*** Block opens ***

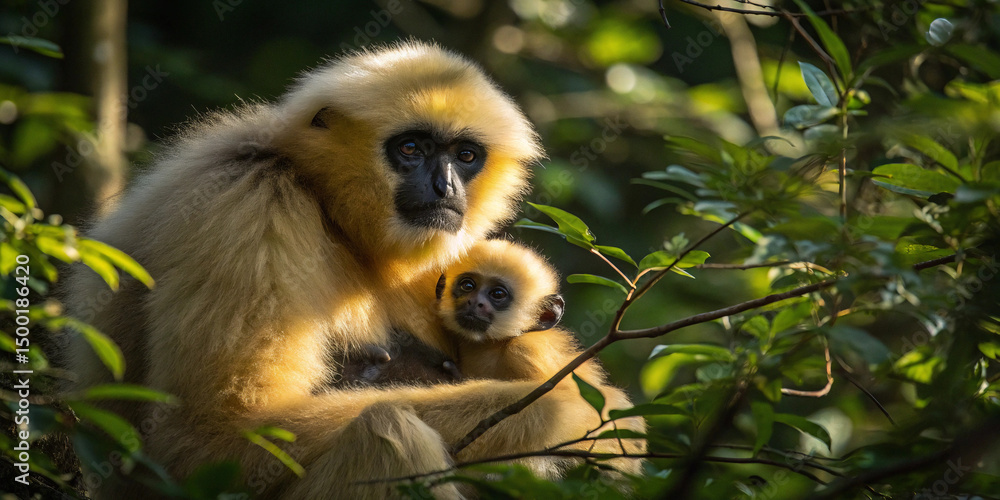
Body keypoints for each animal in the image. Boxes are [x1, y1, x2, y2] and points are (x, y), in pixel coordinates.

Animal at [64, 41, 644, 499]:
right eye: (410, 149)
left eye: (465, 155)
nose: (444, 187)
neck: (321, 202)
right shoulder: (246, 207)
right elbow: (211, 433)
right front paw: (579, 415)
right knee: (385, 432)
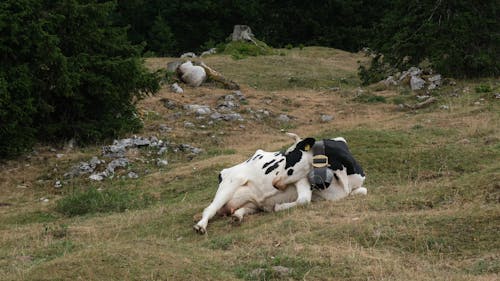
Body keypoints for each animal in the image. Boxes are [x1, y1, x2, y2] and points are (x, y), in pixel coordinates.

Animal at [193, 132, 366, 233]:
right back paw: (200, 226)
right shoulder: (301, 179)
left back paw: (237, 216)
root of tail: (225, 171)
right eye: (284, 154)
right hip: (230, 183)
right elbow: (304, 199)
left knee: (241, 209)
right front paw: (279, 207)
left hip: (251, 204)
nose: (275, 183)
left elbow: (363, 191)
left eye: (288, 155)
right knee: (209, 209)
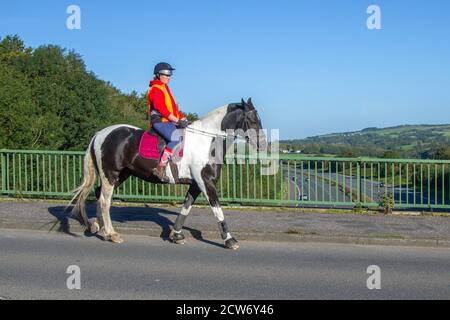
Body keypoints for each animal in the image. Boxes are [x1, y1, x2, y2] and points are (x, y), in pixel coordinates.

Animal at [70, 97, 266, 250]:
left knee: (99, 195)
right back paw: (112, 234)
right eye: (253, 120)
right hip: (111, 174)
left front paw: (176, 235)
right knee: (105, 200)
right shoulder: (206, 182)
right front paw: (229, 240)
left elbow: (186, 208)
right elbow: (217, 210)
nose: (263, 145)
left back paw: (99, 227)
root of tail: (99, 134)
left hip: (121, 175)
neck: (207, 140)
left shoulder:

*** Block closes ***

§ Task goal
The assignment is to restate, word for word, each line from the one containing "right back paw: (112, 234)" through the final line of the material above.

§ Reply
right back paw: (112, 234)
right eye: (253, 120)
right hip: (111, 174)
left front paw: (176, 235)
right knee: (105, 200)
right shoulder: (206, 182)
right front paw: (229, 240)
left elbow: (186, 208)
right elbow: (217, 210)
nose: (263, 145)
left back paw: (99, 227)
root of tail: (99, 134)
left hip: (121, 175)
neck: (207, 140)
left shoulder:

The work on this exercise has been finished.